- _Exercise prompt_: Report the number of lines in the data below where the string "nuclei" shows up, and only that number.
(Beginning of Data segment)
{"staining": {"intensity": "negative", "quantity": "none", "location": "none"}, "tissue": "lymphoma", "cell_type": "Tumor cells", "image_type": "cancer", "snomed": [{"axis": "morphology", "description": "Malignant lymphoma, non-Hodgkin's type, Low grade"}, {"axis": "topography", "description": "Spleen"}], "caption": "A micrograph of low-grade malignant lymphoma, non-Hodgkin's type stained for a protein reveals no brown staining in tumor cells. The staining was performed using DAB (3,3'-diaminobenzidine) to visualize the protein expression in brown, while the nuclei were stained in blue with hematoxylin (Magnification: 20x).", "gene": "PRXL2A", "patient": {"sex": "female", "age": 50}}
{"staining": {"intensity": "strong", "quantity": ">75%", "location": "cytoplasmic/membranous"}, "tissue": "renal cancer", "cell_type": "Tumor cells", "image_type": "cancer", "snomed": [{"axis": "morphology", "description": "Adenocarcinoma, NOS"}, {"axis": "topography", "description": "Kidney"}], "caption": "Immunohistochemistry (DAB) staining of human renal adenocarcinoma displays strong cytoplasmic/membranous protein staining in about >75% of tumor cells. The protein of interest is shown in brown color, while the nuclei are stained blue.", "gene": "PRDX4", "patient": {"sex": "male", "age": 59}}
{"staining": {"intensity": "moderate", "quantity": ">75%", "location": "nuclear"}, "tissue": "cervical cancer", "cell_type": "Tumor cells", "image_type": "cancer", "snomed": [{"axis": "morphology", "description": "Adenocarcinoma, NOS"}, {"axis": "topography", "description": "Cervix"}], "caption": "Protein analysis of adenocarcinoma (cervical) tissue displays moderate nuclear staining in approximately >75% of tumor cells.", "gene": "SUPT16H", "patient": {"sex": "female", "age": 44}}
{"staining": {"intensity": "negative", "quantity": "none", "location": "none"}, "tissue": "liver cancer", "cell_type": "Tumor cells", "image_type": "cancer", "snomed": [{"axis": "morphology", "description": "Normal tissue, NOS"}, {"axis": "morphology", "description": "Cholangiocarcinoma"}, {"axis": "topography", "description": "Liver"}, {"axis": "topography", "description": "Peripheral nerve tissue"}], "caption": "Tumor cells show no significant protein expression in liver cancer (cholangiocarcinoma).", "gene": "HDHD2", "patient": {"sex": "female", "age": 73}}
(End of Data segment)
- _Exercise solution_: 2